Malgré tout, Wagner poursuit sa carrière en tant que Kapellmeister et von Lüttichau accepte que soit donné Lohengrin. C’est le jeune Heine qui est chargé de dessiner les décors. Wagner pense que les affaires politiques sont du passé et qu’il va pouvoir retrouver sa place au sein de la société de Dresde. Or un jour, Heine vient lui annoncer qu’on lui a décommandé les décors pour Lohengrin. Wagner croit à tort qu’il s’agit d’un ordre de von Lüttichau. Ce dernier expliqua plus tard qu’il était favorable à la création de cet opéra mais que la cour lui avait ordonné de mettre fin au projet. Déçu, vexé, Wagner se détourne de son poste de Kapellmeister et se lance dans de nouveaux projets comme La mort de Siegfried.

Wagner continue néanmoins à diriger l’opéra de Dresde mais la cour l’assomme de reproches sur sa direction d’orchestre, réprimandes dont est chargé von Lüttichau, ce qui ne facilite pas les relations entre les deux hommes.

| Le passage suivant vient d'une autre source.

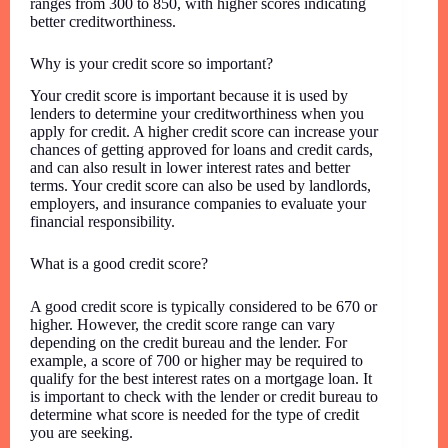
ranges from 300 to 850, with higher scores indicating
better creditworthiness.
Why is your credit score so important?
Your credit score is important because it is used by
lenders to determine your creditworthiness when you
apply for credit. A higher credit score can increase your
chances of getting approved for loans and credit cards,
and can also result in lower interest rates and better
terms. Your credit score can also be used by landlords,
employers, and insurance companies to evaluate your
financial responsibility.
What is a good credit score?
A good credit score is typically considered to be 670 or
higher. However, the credit score range can vary
depending on the credit bureau and the lender. For
example, a score of 700 or higher may be required to
qualify for the best interest rates on a mortgage loan. It
is important to check with the lender or credit bureau to
determine what score is needed for the type of credit
you are seeking.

La tension atteint son paroxysme lorsque Wagner assiste à une réunion de « l’Association des membres de l’orchestre » de la Königliche Kapelle, invité par le violoniste Theodor Uhlig. Wagner entraîne les musiciens à prendre l’initiative d’une réforme de l’orchestre qui avait été rejetée l’année précédente par la direction. Von Lüttichau apprend par un espion, le corniste Levy, du contenu du discours. Wagner est convoqué par l’intendant et une violente dispute éclate entre eux deux. Von Lüttichau ne se retient plus et menace d’établir un rapport au roi pour renvoyer Wagner. Ce dernier lui répond qu’il compte sur la justice du souverain pour comprendre ses ambitions pour l’orchestre. Les deux hommes se quittent fâchés et Wagner subit les conséquences de cette disgrâce royale et directoriale. Les concerts de Dresde sont à partir de cette période dirigés par Reissiger. On oblige Wagner à diriger des opéras qui lui déplaisent. Puis Wagner rencontre Bakounine et son destin est scellé : il participera à la révolution de Dresde et après les événements, il va fuir la Saxe.

Nous avons peu d’informations sur la suite de la carrière de von Lüttichau à la tête du théâtre royale de la cour de Saxe qu’il dirigea jusqu’en 1862, un an avant son décès. Il est enterré à Dresde auprès de son épouse, décédée en 1856 d’un accident vasculaire cérébral.